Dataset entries
--- --- ---

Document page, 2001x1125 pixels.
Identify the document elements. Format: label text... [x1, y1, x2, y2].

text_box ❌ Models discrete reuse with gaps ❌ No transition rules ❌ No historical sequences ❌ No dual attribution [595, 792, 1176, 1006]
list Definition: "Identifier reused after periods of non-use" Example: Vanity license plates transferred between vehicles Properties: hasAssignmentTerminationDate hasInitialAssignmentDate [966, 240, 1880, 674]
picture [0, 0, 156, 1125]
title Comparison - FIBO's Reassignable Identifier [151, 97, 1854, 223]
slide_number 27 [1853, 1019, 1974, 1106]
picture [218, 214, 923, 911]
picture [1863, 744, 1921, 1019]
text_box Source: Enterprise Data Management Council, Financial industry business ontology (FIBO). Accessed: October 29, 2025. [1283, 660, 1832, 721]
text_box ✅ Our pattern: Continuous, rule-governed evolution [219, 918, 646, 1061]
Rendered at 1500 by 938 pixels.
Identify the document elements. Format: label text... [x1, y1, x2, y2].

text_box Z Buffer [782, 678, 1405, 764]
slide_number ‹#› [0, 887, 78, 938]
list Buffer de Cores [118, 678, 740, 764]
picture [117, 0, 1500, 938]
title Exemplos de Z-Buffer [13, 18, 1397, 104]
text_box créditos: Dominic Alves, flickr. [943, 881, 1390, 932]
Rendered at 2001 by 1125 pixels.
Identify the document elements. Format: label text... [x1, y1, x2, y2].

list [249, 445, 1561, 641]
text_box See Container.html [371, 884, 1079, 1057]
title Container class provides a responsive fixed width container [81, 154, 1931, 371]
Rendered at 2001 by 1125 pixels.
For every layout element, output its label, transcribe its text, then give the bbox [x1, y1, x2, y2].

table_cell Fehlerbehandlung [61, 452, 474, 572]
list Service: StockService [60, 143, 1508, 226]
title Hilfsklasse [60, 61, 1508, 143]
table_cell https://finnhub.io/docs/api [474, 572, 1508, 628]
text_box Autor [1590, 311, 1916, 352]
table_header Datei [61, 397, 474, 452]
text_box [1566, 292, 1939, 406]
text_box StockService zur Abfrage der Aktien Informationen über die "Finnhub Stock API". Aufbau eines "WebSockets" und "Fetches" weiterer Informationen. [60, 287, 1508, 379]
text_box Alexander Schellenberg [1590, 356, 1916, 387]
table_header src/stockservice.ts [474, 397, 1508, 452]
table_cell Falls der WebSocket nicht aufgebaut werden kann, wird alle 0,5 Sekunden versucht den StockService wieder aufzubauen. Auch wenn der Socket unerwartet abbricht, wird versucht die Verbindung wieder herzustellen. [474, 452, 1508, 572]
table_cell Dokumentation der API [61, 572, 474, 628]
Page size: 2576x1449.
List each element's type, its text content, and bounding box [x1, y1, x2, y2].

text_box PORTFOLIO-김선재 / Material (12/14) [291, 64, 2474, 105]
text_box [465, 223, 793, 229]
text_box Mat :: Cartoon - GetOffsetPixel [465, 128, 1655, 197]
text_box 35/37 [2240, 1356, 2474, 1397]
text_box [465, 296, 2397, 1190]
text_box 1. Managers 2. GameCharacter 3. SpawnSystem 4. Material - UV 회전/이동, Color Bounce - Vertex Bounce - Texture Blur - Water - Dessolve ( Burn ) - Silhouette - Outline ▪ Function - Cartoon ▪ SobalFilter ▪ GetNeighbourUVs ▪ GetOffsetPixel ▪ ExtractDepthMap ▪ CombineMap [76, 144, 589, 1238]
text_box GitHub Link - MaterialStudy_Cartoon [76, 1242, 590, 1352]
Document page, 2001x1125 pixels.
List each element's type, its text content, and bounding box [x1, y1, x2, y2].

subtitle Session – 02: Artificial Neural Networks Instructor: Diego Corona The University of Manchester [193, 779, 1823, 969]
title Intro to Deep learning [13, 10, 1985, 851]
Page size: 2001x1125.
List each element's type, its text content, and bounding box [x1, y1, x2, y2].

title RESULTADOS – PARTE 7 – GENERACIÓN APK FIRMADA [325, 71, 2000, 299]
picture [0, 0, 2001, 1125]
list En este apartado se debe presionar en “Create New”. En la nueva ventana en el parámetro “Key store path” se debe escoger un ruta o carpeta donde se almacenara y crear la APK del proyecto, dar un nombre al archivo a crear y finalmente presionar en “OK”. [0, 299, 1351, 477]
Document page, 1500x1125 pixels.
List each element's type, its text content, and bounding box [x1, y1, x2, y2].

--- --- ---

An exact copy of every line above is what this asks for.

Document page, 2001x1125 pixels.
Identify the document elements. Format: label text... [x1, y1, x2, y2].

text_box ❌ Models discrete reuse with gaps ❌ No transition rules ❌ No historical sequences ❌ No dual attribution [595, 792, 1176, 1006]
list Definition: "Identifier reused after periods of non-use" Example: Vanity license plates transferred between vehicles Properties: hasAssignmentTerminationDate hasInitialAssignmentDate [966, 240, 1880, 674]
picture [0, 0, 156, 1125]
title Comparison - FIBO's Reassignable Identifier [151, 97, 1854, 223]
slide_number 27 [1853, 1019, 1974, 1106]
picture [218, 214, 923, 911]
picture [1863, 744, 1921, 1019]
text_box Source: Enterprise Data Management Council, Financial industry business ontology (FIBO). Accessed: October 29, 2025. [1283, 660, 1832, 721]
text_box ✅ Our pattern: Continuous, rule-governed evolution [219, 918, 646, 1061]
Rendered at 1500 by 938 pixels.
Identify the document elements. Format: label text... [x1, y1, x2, y2].

text_box Z Buffer [782, 678, 1405, 764]
slide_number ‹#› [0, 887, 78, 938]
list Buffer de Cores [118, 678, 740, 764]
picture [117, 0, 1500, 938]
title Exemplos de Z-Buffer [13, 18, 1397, 104]
text_box créditos: Dominic Alves, flickr. [943, 881, 1390, 932]
Rendered at 2001 by 1125 pixels.
Identify the document elements. Format: label text... [x1, y1, x2, y2].

list [249, 445, 1561, 641]
text_box See Container.html [371, 884, 1079, 1057]
title Container class provides a responsive fixed width container [81, 154, 1931, 371]
Rendered at 2001 by 1125 pixels.
For every layout element, output its label, transcribe its text, then give the bbox [x1, y1, x2, y2].

table_cell Fehlerbehandlung [61, 452, 474, 572]
list Service: StockService [60, 143, 1508, 226]
title Hilfsklasse [60, 61, 1508, 143]
table_cell https://finnhub.io/docs/api [474, 572, 1508, 628]
text_box Autor [1590, 311, 1916, 352]
table_header Datei [61, 397, 474, 452]
text_box [1566, 292, 1939, 406]
text_box StockService zur Abfrage der Aktien Informationen über die "Finnhub Stock API". Aufbau eines "WebSockets" und "Fetches" weiterer Informationen. [60, 287, 1508, 379]
text_box Alexander Schellenberg [1590, 356, 1916, 387]
table_header src/stockservice.ts [474, 397, 1508, 452]
table_cell Falls der WebSocket nicht aufgebaut werden kann, wird alle 0,5 Sekunden versucht den StockService wieder aufzubauen. Auch wenn der Socket unerwartet abbricht, wird versucht die Verbindung wieder herzustellen. [474, 452, 1508, 572]
table_cell Dokumentation der API [61, 572, 474, 628]
Page size: 2576x1449.
List each element's type, its text content, and bounding box [x1, y1, x2, y2].

text_box PORTFOLIO-김선재 / Material (12/14) [291, 64, 2474, 105]
text_box [465, 223, 793, 229]
text_box Mat :: Cartoon - GetOffsetPixel [465, 128, 1655, 197]
text_box 35/37 [2240, 1356, 2474, 1397]
text_box [465, 296, 2397, 1190]
text_box 1. Managers 2. GameCharacter 3. SpawnSystem 4. Material - UV 회전/이동, Color Bounce - Vertex Bounce - Texture Blur - Water - Dessolve ( Burn ) - Silhouette - Outline ▪ Function - Cartoon ▪ SobalFilter ▪ GetNeighbourUVs ▪ GetOffsetPixel ▪ ExtractDepthMap ▪ CombineMap [76, 144, 589, 1238]
text_box GitHub Link - MaterialStudy_Cartoon [76, 1242, 590, 1352]
Document page, 2001x1125 pixels.
List each element's type, its text content, and bounding box [x1, y1, x2, y2].

subtitle Session – 02: Artificial Neural Networks Instructor: Diego Corona The University of Manchester [193, 779, 1823, 969]
title Intro to Deep learning [13, 10, 1985, 851]
Page size: 2001x1125.
List each element's type, its text content, and bounding box [x1, y1, x2, y2].

title RESULTADOS – PARTE 7 – GENERACIÓN APK FIRMADA [325, 71, 2000, 299]
picture [0, 0, 2001, 1125]
list En este apartado se debe presionar en “Create New”. En la nueva ventana en el parámetro “Key store path” se debe escoger un ruta o carpeta donde se almacenara y crear la APK del proyecto, dar un nombre al archivo a crear y finalmente presionar en “OK”. [0, 299, 1351, 477]
Document page, 1500x1125 pixels.
List each element's type, its text content, and bounding box [x1, y1, x2, y2].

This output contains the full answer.